Source extract:
◆ ◆ ◆ ◆ ◆ ◆ ◆
VoWi-Fi Plus Cellular Equals Not All That Much
By Mike Masnick, Tue Aug 31 03:30:00 GMT 2004

In the last few months we've seen a few different offerings that combine a cellular phone with voice-over-Wi-Fi. Some are beginning to wonder why.


The announcements have received a lot of attention. NTT DoCoMo announced its combo phone to much fanfare just a few weeks before Motorola announced its own version. Many lapped the announcements up without looking at the details: both were somewhat crippled. While they were perfectly normal mobile phones, the Wi-Fi part lost out on many of the benefits of Wi-Fi. Rather than being compatible with any Wi-Fi network, both required special hardware, making it clear that this device was really just a mobile phone that switched to a wireless enterprise PBX when in range of the office. About the only initial benefit, then, is if you happened to work in a building that has poor mobile phone coverage.

It appears, though, that some are finally starting to question the overall value of combining VoWi-Fi with cellular voice. The major benefit touted is always that you can save money on voice calls, since they'll run over cheap (or free) VoIP networks, rather than expensive cellular networks. That would be true if anyone paid by the minute any more, rather than just having a huge bundle of minutes -- which is effectively a flat, monthly rate. There are, clearly, some niche areas where it may have potential. International callers and business travelers who are roaming outside of their cell phone network could obviously find some benefits (though, for travelers, it would require phones that work on more than just the office Wi-Fi). There may be some industry applications. Hospitals are used as an example, since many prohibit mobile phone use for fear of interference. However, recent research and requests from the doctors themselves suggest this is a precaution that is no longer necessary, and is likely to disappear relatively rapidly.
◆ ◆ ◆ ◆ ◆ ◆ ◆
Pick up the article on combining voice-over-Wi-Fi with cellular phones after its last sentence and keep writing it. The items that follow aren't needed for anything here.

Record set:
◆ ◆ ◆ ◆ ◆ ◆ ◆
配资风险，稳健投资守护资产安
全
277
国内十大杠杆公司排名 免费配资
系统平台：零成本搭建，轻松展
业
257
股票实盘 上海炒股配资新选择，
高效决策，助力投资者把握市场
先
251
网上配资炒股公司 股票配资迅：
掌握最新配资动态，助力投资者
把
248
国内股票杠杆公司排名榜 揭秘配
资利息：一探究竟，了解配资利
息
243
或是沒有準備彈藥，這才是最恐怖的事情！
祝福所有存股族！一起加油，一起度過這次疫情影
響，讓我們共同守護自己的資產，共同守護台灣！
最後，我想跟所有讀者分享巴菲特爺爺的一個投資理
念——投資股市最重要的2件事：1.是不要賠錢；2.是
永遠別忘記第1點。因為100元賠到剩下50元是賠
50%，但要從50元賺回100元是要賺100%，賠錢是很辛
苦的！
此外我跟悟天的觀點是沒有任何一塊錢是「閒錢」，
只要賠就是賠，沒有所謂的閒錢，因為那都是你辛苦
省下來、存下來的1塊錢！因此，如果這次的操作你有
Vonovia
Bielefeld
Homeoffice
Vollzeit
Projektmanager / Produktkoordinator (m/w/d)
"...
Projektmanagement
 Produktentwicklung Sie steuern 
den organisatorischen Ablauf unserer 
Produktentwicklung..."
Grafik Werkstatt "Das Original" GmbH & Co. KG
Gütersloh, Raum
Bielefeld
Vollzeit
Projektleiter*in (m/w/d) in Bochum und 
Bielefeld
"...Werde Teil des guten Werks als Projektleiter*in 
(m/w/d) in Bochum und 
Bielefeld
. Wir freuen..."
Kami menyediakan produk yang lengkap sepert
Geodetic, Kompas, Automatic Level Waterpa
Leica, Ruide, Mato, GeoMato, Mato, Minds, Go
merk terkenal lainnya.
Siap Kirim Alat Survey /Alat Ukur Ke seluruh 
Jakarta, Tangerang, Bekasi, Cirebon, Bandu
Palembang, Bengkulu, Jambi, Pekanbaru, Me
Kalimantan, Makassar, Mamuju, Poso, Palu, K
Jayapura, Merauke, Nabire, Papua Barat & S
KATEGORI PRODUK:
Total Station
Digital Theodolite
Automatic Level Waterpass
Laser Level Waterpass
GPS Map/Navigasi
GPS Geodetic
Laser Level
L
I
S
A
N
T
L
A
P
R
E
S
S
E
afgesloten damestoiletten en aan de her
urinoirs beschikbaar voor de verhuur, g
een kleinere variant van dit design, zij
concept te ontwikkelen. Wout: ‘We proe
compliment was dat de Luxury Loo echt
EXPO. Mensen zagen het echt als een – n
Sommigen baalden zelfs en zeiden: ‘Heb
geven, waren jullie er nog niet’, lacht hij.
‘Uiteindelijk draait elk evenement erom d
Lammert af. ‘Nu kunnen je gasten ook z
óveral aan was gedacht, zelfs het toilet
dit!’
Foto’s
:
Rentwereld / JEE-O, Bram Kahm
◆ ◆ ◆ ◆ ◆ ◆ ◆
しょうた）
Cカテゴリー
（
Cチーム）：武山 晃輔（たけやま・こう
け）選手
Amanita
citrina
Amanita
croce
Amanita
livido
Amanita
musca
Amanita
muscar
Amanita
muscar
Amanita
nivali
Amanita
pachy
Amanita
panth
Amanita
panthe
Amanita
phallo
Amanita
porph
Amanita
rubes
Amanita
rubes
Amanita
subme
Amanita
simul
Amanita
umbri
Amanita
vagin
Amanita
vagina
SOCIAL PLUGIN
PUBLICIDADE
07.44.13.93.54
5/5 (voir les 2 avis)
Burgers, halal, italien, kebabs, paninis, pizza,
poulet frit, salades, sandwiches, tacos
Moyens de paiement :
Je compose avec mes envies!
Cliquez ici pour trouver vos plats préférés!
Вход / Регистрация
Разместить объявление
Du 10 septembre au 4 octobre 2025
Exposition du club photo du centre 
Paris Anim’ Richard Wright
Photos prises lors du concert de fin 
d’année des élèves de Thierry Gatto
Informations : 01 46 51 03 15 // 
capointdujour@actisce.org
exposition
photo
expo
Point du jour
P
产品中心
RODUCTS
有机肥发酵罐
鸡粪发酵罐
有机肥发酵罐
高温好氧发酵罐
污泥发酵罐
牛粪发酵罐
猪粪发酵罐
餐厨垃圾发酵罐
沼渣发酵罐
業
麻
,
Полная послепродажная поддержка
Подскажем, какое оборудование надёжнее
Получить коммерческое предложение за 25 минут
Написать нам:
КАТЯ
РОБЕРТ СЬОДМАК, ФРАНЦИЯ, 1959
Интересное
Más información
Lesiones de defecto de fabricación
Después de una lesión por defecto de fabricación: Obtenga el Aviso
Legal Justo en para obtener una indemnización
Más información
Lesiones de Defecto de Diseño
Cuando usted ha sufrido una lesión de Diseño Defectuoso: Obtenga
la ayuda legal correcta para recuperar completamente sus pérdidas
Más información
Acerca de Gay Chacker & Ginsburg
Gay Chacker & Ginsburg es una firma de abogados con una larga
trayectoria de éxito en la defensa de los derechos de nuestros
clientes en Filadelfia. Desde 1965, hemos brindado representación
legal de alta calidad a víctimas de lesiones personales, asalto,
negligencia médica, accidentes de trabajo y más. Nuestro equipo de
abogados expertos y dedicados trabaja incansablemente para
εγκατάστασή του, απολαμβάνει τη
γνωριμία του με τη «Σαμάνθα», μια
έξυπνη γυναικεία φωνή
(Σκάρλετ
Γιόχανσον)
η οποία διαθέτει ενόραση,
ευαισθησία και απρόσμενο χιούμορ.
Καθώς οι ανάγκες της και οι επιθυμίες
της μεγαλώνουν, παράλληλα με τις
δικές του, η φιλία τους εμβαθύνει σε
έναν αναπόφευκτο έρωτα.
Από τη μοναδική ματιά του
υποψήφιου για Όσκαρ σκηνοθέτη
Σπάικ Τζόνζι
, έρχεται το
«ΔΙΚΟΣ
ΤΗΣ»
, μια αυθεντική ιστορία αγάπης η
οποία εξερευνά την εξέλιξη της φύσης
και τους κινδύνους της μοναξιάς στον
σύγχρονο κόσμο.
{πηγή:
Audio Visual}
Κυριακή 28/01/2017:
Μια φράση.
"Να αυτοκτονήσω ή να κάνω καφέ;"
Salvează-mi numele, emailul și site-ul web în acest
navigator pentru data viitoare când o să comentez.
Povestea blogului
◆ ◆ ◆ ◆ ◆ ◆ ◆
Your response:
A bigger question may be why would the mobile operators allow unfettered access to something that moves minutes off their networks? Most operators are staying far away from such combo packages, and the ones who are willing to test the waters (like DoCoMo) are going with locked down plans. If the competition is strong, operators may be forced to open up -- but it's unlikely the competition will come from other carriers, who have no desire to push everyone towards such solutions. It is possible that competition could come from devices that were really designed as personal digital assistants more than phones, but which include Wi-Fi and some VoIP software. However, it will likely be quite some time before a carrier offers a truly open combo VoWi-Fi and cellular phone.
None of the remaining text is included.